» The task
Hunt through the lines below for the string "elbow" and copy each one that has it.

» Given entries
★ ★ ★

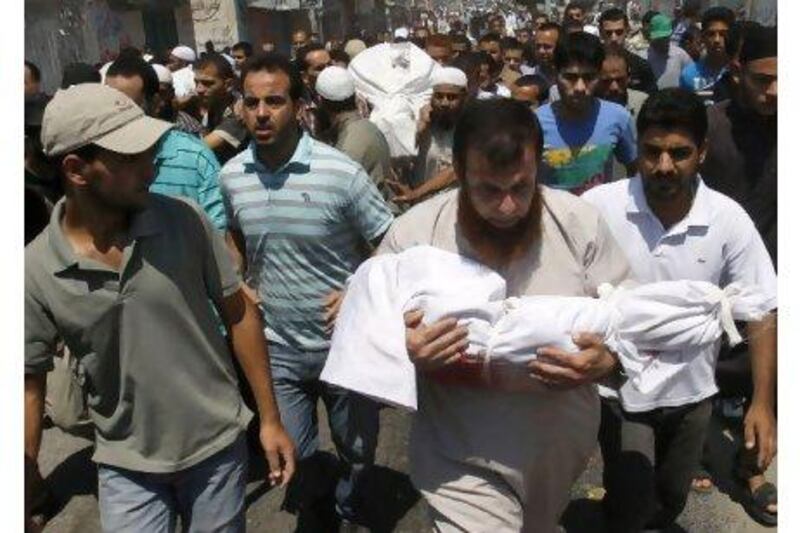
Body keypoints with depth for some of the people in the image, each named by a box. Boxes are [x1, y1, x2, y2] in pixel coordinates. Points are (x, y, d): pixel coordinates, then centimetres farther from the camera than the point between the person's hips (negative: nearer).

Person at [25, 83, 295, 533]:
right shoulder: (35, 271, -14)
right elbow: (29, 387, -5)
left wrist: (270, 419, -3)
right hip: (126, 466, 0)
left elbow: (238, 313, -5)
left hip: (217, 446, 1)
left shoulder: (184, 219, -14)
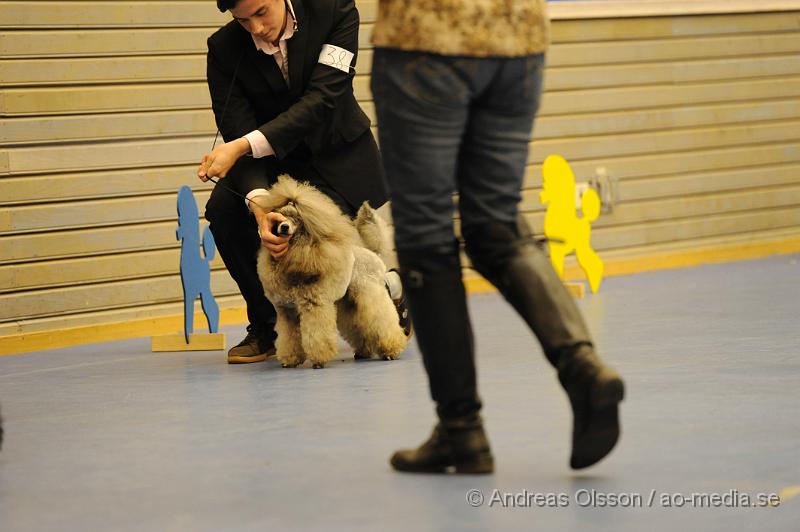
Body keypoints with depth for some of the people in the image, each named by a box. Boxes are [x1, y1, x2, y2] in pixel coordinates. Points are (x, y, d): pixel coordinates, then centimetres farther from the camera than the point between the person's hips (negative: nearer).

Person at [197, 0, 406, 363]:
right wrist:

★ ★ ★

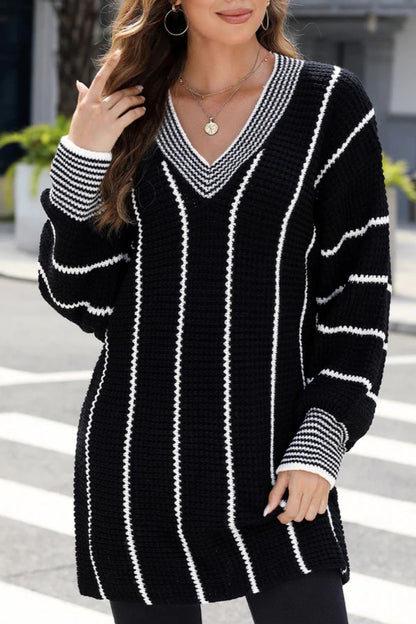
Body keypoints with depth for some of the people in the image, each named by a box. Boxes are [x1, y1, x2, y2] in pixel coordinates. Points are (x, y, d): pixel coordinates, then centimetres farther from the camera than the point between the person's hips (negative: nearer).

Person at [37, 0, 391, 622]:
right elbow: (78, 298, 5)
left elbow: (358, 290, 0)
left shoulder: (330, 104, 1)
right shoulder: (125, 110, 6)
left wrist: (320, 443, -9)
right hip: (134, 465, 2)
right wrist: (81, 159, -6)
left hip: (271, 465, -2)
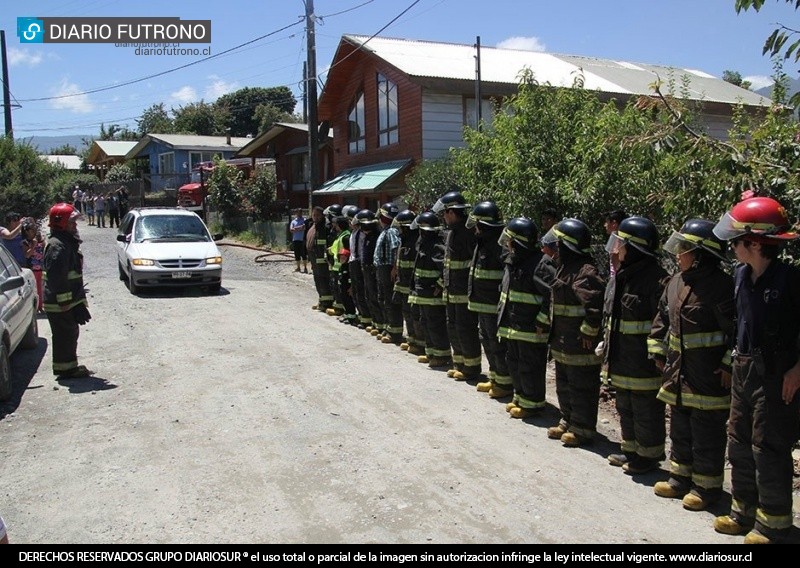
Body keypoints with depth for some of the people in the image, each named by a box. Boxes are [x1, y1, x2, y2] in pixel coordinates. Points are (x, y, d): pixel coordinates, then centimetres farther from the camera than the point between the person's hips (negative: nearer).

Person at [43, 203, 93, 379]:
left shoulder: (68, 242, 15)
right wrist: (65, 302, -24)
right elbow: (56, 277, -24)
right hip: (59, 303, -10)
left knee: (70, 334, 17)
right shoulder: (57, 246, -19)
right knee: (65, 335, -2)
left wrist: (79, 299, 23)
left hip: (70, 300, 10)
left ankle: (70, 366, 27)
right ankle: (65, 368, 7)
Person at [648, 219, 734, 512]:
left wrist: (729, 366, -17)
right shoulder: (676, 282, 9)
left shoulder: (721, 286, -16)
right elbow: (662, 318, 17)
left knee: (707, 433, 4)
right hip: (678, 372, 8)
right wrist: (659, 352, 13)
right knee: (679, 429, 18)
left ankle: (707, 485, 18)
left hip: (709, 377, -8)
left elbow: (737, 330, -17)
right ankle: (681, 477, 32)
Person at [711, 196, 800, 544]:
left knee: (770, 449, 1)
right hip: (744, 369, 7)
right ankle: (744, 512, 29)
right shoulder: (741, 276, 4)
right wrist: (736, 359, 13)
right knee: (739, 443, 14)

★ ★ ★

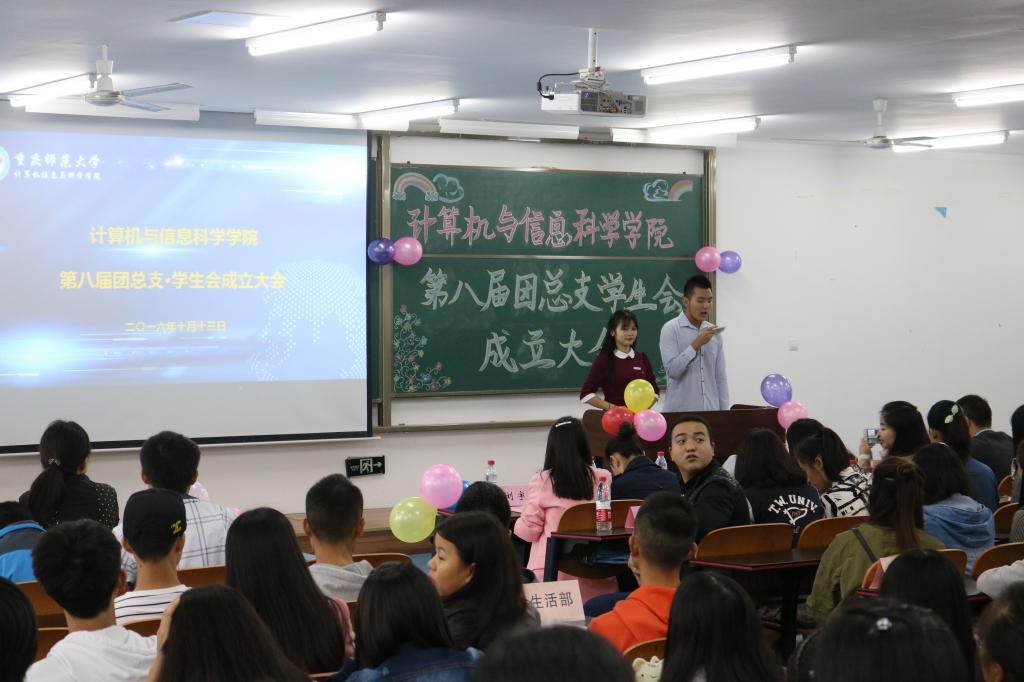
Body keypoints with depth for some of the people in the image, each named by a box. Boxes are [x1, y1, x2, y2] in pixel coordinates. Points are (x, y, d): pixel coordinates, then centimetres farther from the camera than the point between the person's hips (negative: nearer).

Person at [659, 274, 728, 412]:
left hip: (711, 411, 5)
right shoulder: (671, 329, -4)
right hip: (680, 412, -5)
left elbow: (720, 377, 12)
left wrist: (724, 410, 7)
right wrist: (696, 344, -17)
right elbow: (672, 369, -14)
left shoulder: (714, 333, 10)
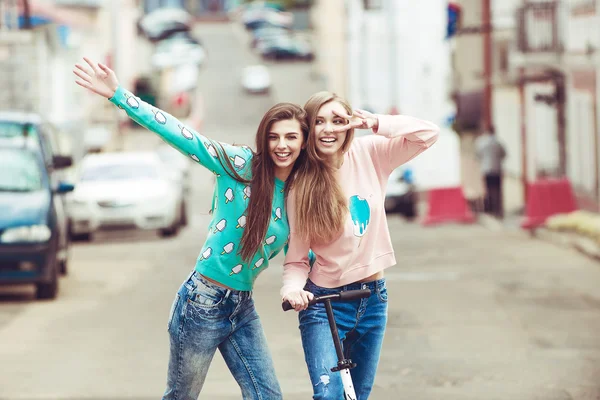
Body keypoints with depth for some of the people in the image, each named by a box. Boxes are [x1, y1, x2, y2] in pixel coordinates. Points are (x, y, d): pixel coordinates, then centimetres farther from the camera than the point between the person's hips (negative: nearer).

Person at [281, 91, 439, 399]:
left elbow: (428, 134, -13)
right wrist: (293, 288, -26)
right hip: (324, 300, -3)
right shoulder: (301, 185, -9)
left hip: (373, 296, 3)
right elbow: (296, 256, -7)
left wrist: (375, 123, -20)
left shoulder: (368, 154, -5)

★ ★ ★

» Exercise result
right elbow: (29, 387, -5)
left elbow: (238, 313, -5)
right elbow: (78, 298, 5)
left elbow: (358, 290, 0)
right elbow: (56, 277, -24)
right elbow: (662, 318, 17)
left elbow: (737, 330, -17)
left elbow: (720, 377, 12)
right elbow: (672, 369, -14)
left elbow: (428, 134, -13)
right elbow: (296, 256, -7)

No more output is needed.